The present patient initially showed mild myospasm and pain in all extremities when thymectomy was performed, which progressed to moderate peripheral nervous symptoms of fasciculation, myokymia and pain in the face and all extremities accompanied by positivity for both anti-LGI1 and anti-CASPR2 antibodies. A total of 6.9% of Isaacs' syndrome patients with positive anti-VGKC complex antibody were reported to show insomnia (1), and the present patient presented with insomnia caused by myotonia, although no severe insomnia with mental confusion, hallucinations or agitation, a phenomenon known as ‘agrypnia excitata’ and characteristic of Morvan syndrome. Thus, he was first diagnosed with Isaacs' syndrome. However, two months after this diagnosis, he mainly showed hallucination, agitation and tonic-clonic seizure as encephalopathy. Therefore, he was finally diagnosed with Morvan syndrome that had converted from Isaacs' syndrome, and was successfully treated by immunotherapy, including mPSL and plasma exchange, as in previous reports (4).

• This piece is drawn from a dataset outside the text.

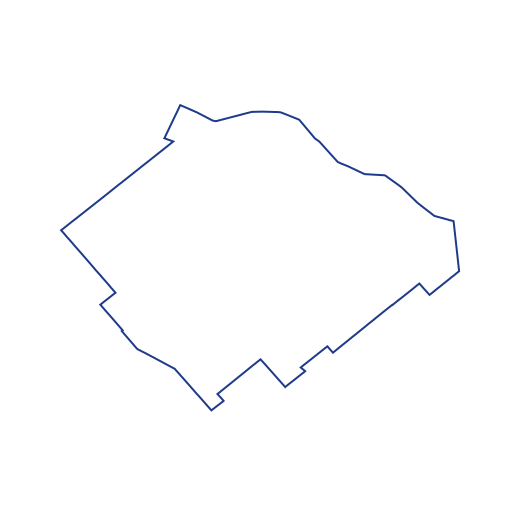 San Martín, Santa Fe, Argentina, rotated 128°
{"feature_id": "61730980B15935899611470", "entity_name": "San Martín", "entity_type": "district", "adm_level": 2, "iso_a3": "ARG", "parent_name": "Argentina", "parent_adm1": "Santa Fe", "projection": "equal_earth", "projection_center": [-61.712, -32.002], "detail": "fine", "context": "isolated", "style": "outline", "palette": "blue", "viewbox_px": 512, "rotation_deg": 128, "n_neighbors": 0, "source": "geoboundaries", "source_scale": "gbopen_adm2", "svg_char_len": 3327}
<svg xmlns="http://www.w3.org/2000/svg" viewBox="0 0 512 512"><g transform="rotate(128 256 256)"><path d="M126.7,283.7L126.2,286.0L124.8,292.6L122.0,305.9L126.9,322.7L127.6,324.9L128.7,326.8L130.9,329.8L138.2,339.7L144.9,347.9L147.8,350.2L171.6,368.4L173.8,370.0L174.7,371.0L175.3,372.2L176.0,373.7L179.2,390.9L183.6,408.1L183.8,408.6L192.1,406.7L198.2,405.4L203.1,404.3L207.2,403.4L216.3,401.4L219.3,400.7L219.6,400.7L217.1,392.9L216.7,391.7L227.6,394.3L228.9,394.6L233.8,395.8L253.2,400.5L253.5,400.6L262.6,402.8L266.1,403.6L271.3,404.9L273.1,405.3L274.2,405.6L276.9,406.2L277.4,406.3L277.9,406.5L280.6,407.1L283.6,407.9L303.0,412.5L338.9,421.3L343.2,422.4L355.7,425.4L356.0,424.0L356.1,423.0L356.3,421.9L356.9,419.2L357.4,416.7L357.9,413.8L359.1,407.5L359.5,405.8L359.6,404.9L359.8,404.2L360.6,399.8L361.9,393.0L362.4,390.7L362.6,389.4L362.9,387.9L363.5,384.8L365.9,373.1L367.2,365.6L367.3,365.6L368.0,361.8L368.1,361.3L368.5,359.1L369.0,356.5L369.4,354.4L369.6,353.6L369.8,352.6L369.9,352.2L370.0,351.9L371.0,346.4L371.2,345.7L371.5,344.1L376.6,345.4L380.0,346.2L382.7,346.9L386.4,347.8L389.1,348.4L390.2,348.7L390.6,346.5L391.8,340.5L393.2,333.0L393.8,329.9L394.1,328.4L395.3,322.2L396.7,315.2L396.9,315.2L397.8,315.5L399.8,305.5L400.5,301.9L401.9,294.9L402.2,293.6L402.3,292.6L402.4,292.1L400.4,282.0L399.5,276.7L399.1,274.7L395.7,254.9L395.2,252.1L395.0,251.1L394.9,250.6L395.6,247.3L396.4,242.5L396.5,242.3L397.1,239.0L397.1,238.9L398.4,231.9L399.1,228.1L399.6,225.7L399.9,224.0L401.2,217.2L401.3,216.5L401.5,215.1L402.0,212.6L402.1,211.8L402.4,210.4L403.9,202.5L404.9,197.1L405.1,196.1L398.3,194.4L390.3,192.3L390.1,192.3L389.5,195.3L388.5,201.4L385.2,200.6L383.7,200.3L381.6,199.8L375.6,198.4L368.4,196.7L367.5,196.5L360.5,194.9L354.6,193.5L352.3,193.0L343.6,191.0L342.8,190.8L341.8,190.5L341.5,190.5L340.9,190.3L337.7,189.6L337.4,189.5L335.5,189.0L334.8,188.9L334.6,188.8L334.8,188.0L334.9,187.0L335.0,186.8L335.9,181.4L336.9,176.2L337.0,175.6L341.1,153.3L341.3,152.3L340.6,152.2L334.0,150.6L333.8,150.5L320.9,147.4L319.2,147.0L319.1,146.9L317.4,146.5L316.5,146.3L316.4,147.0L316.4,148.6L316.4,149.8L316.3,152.1L312.3,151.2L307.5,150.0L301.3,148.5L301.2,148.5L296.7,147.4L295.6,147.1L295.3,147.1L292.2,146.3L289.2,145.6L284.0,144.3L283.5,144.2L283.2,144.1L283.7,141.8L284.3,138.6L284.6,136.9L284.8,135.8L280.2,134.8L276.7,134.0L272.8,133.1L270.3,132.5L269.0,132.2L263.4,130.9L259.8,130.1L256.7,129.3L253.9,128.7L253.4,128.6L252.0,128.2L251.3,128.1L251.2,128.1L248.9,127.5L248.6,127.5L248.2,127.4L245.0,126.6L242.2,126.0L237.9,125.0L233.8,124.0L232.9,123.8L232.7,123.8L229.7,123.1L226.4,122.3L222.4,121.4L218.2,120.4L213.3,119.2L213.0,119.1L212.9,119.1L210.7,118.6L210.7,118.3L207.5,117.6L202.8,116.5L202.7,116.5L202.7,116.4L188.3,112.9L188.2,112.9L177.3,110.4L177.1,110.3L178.0,105.6L178.5,102.8L179.0,99.9L179.6,96.4L179.8,95.3L175.3,94.2L174.8,94.1L171.6,93.4L168.7,92.7L165.5,91.9L161.8,91.1L161.6,91.0L156.6,89.8L155.2,89.5L153.3,89.1L151.6,88.7L149.9,88.2L147.8,87.7L146.8,87.5L142.9,86.6L142.1,87.4L109.1,119.6L106.9,121.8L108.9,126.5L114.6,140.1L114.7,152.9L114.7,161.3L112.3,183.2L112.3,186.0L113.0,203.7L113.4,204.6L124.6,220.8L125.8,226.0L128.6,238.5L130.7,245.8L131.6,249.5L127.9,270.5L126.8,276.7L126.9,277.9L126.9,278.5L127.1,282.0L126.7,283.7Z" fill="none" stroke="#1e3a8a" stroke-width="2"/></g></svg>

Anti-VGKC complex antibody-mediated disorder is sometimes associated with neoplasms, such as thymoma (1). The disease often develops several years before the discovery of the neoplasm but can occasionally occur a few weeks after surgery, such as thymectomy (2,3). Since thymectomy for Morvan syndrome with thymoma sometimes worsens the symptoms (3), whether or not thymectomy should be performed for Morvan syndrome is controversial. However, immunotherapy, such as mPSL and plasma exchange, are effective against Isaacs' syndrome or Morvan syndrome accompanied by both anti-LGI1 and CASPR2 antibodies. If immunotherapy had been performed for the present patient in the early stage, when he showed only peripheral nervous symptoms, the progression to Morvan syndrome might have been prevented.

To our knowledge, the present patient is the first case of Morvan syndrome converted from Isaacs' syndrome after thymectomy. These findings suggest that thymectomy might cause Isaacs' syndrome to worsen to Morvan syndrome in patients positive for both anti-LGI1 and anti-CASPR2 antibodies. Immunotherapy should be considered for cases of Isaacs' syndrome accompanied by positivity for both anti-LGI1 and CASPR2 antibodies in order to prevent worsening to Morvan syndrome.

The authors state that they have no Conflict of Interest (COI).